**** EXTRACTED RECORDS ****

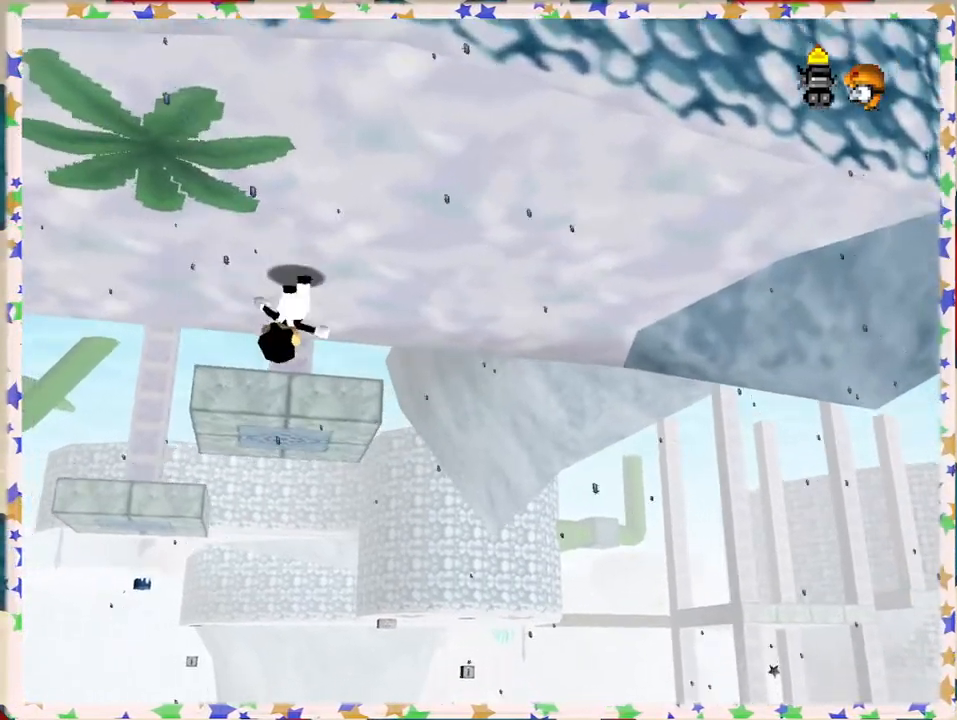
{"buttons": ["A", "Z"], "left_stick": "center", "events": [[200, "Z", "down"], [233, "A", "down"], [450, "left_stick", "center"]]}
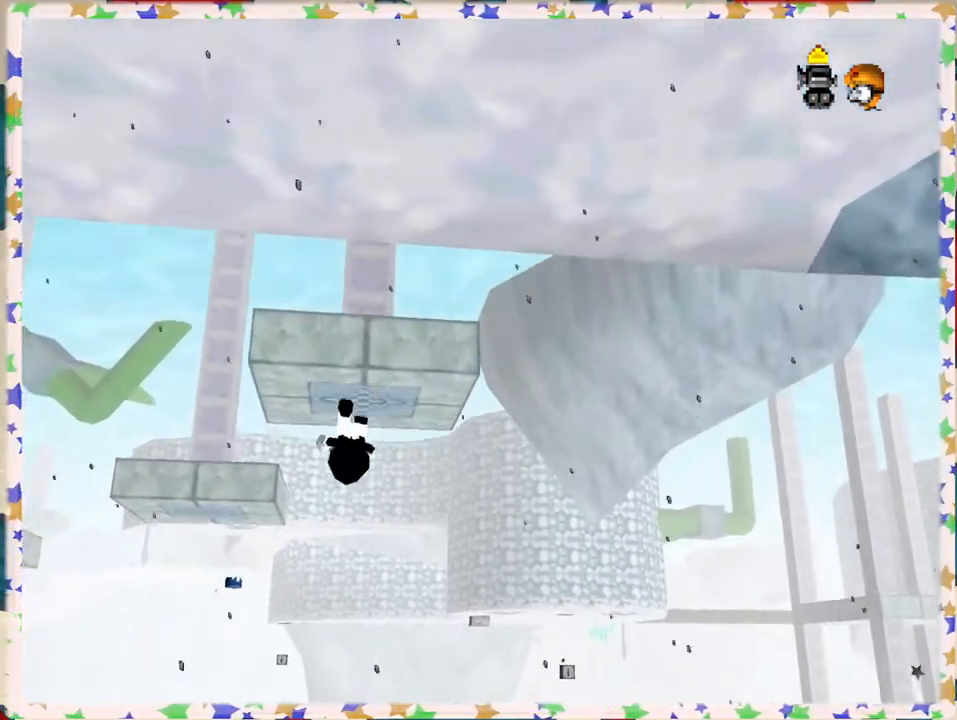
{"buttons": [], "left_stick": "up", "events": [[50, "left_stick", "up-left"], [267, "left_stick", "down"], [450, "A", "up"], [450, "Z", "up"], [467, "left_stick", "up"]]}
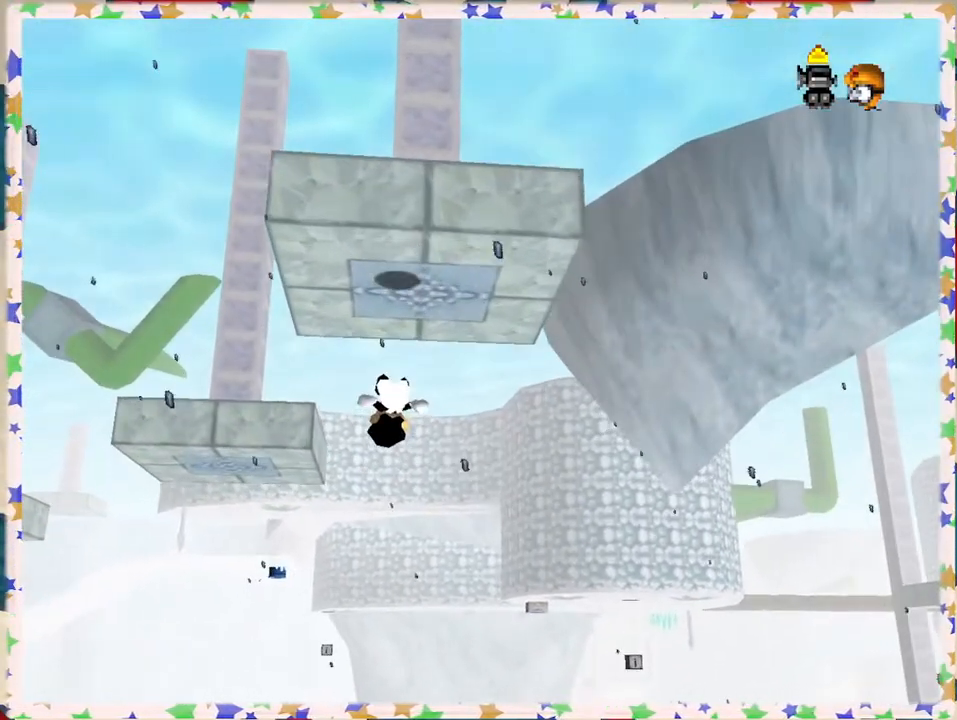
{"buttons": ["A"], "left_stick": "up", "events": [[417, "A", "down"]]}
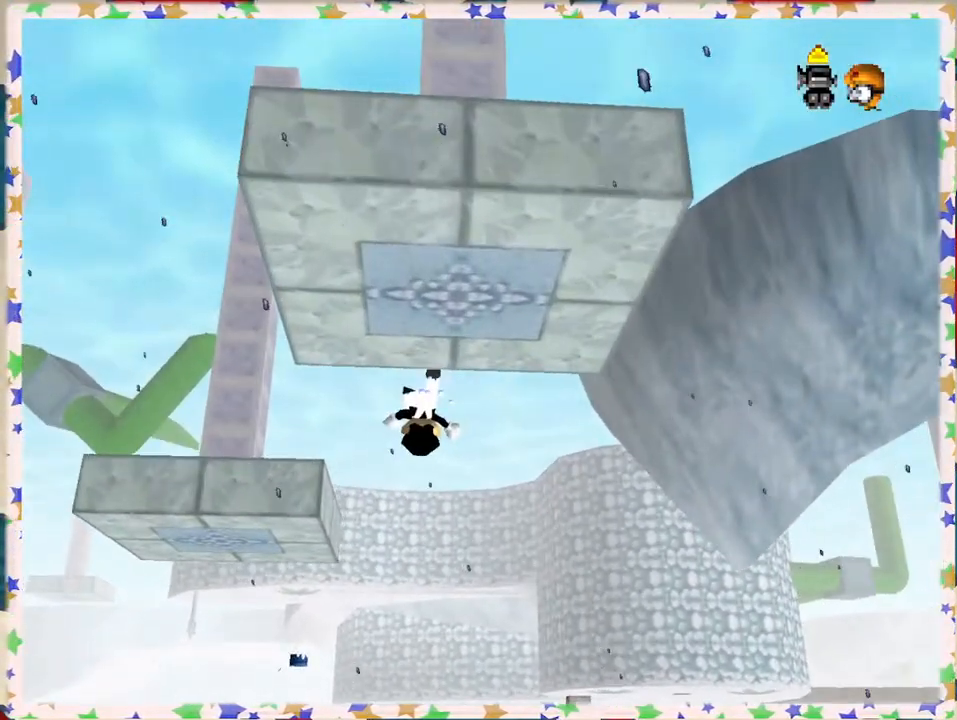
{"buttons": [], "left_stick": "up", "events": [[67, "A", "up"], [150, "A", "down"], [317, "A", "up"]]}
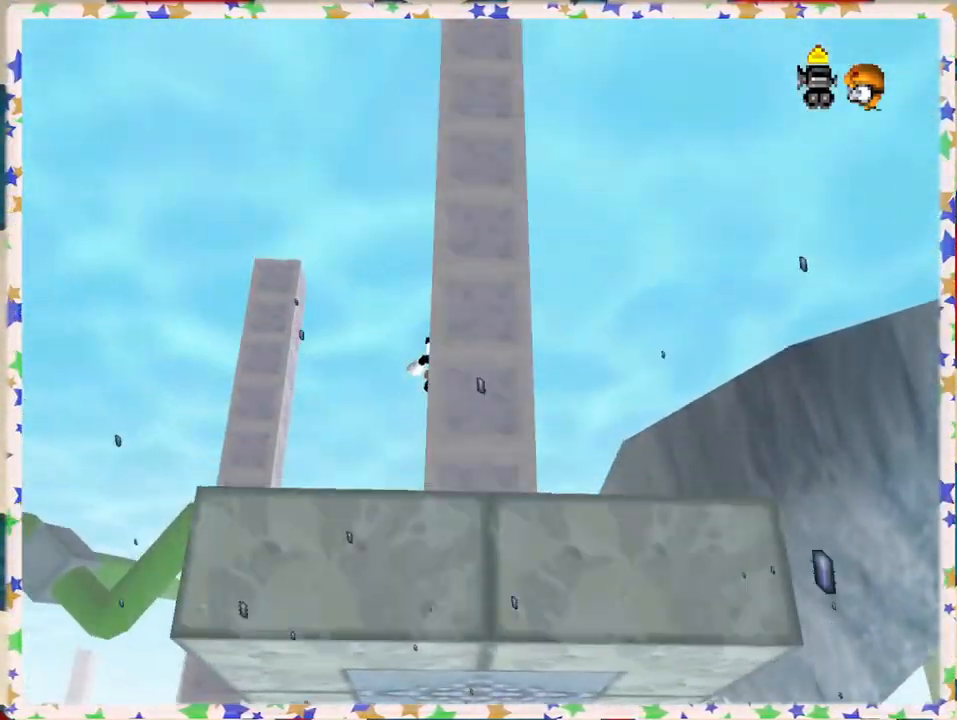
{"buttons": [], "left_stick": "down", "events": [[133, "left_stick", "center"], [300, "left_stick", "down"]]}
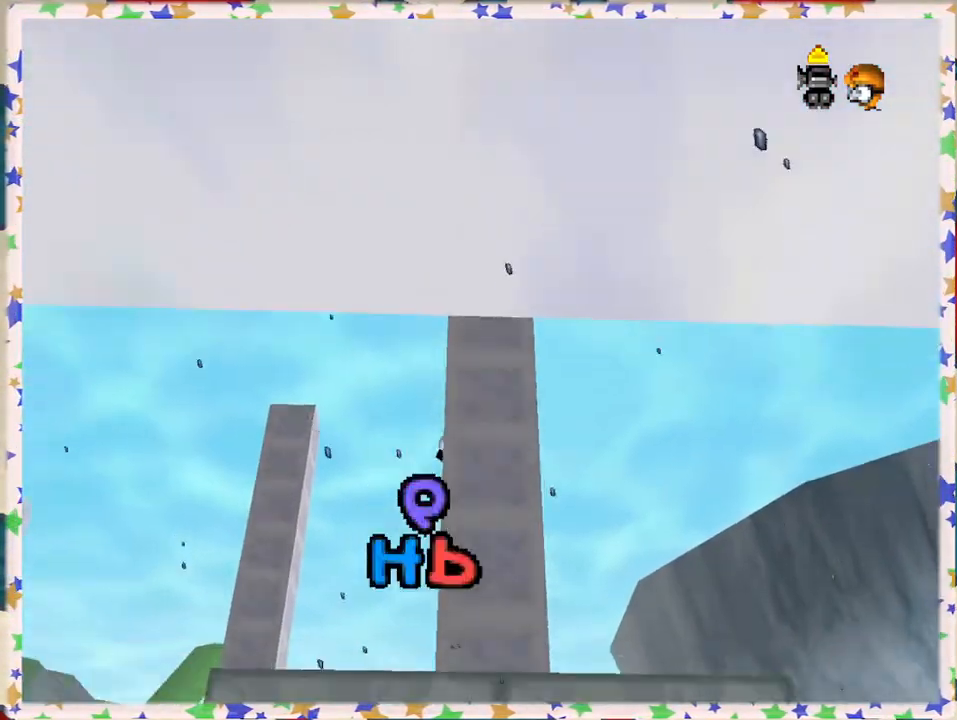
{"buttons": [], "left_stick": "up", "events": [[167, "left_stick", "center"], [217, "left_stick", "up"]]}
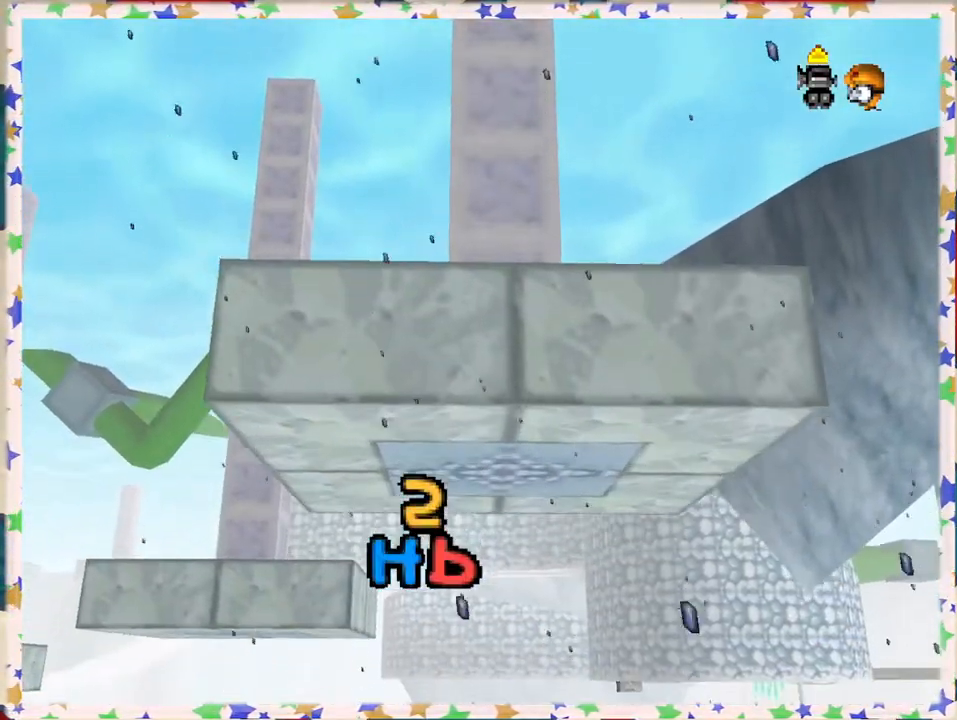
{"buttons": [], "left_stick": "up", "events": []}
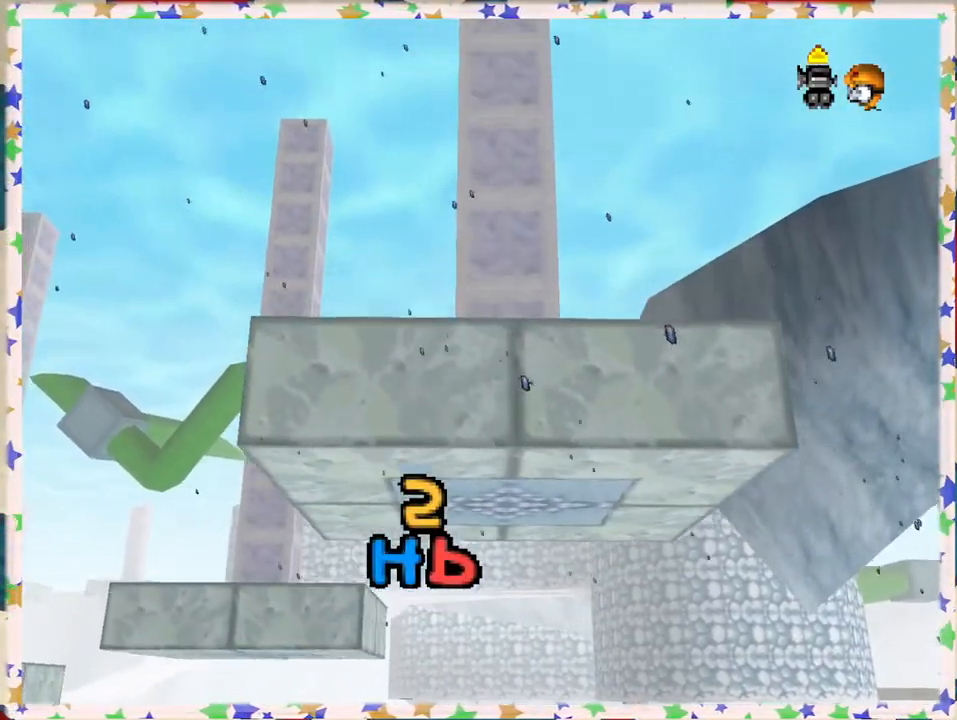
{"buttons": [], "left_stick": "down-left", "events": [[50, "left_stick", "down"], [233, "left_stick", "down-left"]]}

****

Restate all of the material above word for word, excluding the pictures.

{"buttons": ["A", "Z"], "left_stick": "center", "events": [[200, "Z", "down"], [233, "A", "down"], [450, "left_stick", "center"]]}
{"buttons": [], "left_stick": "up", "events": [[50, "left_stick", "up-left"], [267, "left_stick", "down"], [450, "A", "up"], [450, "Z", "up"], [467, "left_stick", "up"]]}
{"buttons": ["A"], "left_stick": "up", "events": [[417, "A", "down"]]}
{"buttons": [], "left_stick": "up", "events": [[67, "A", "up"], [150, "A", "down"], [317, "A", "up"]]}
{"buttons": [], "left_stick": "down", "events": [[133, "left_stick", "center"], [300, "left_stick", "down"]]}
{"buttons": [], "left_stick": "up", "events": [[167, "left_stick", "center"], [217, "left_stick", "up"]]}
{"buttons": [], "left_stick": "up", "events": []}
{"buttons": [], "left_stick": "down-left", "events": [[50, "left_stick", "down"], [233, "left_stick", "down-left"]]}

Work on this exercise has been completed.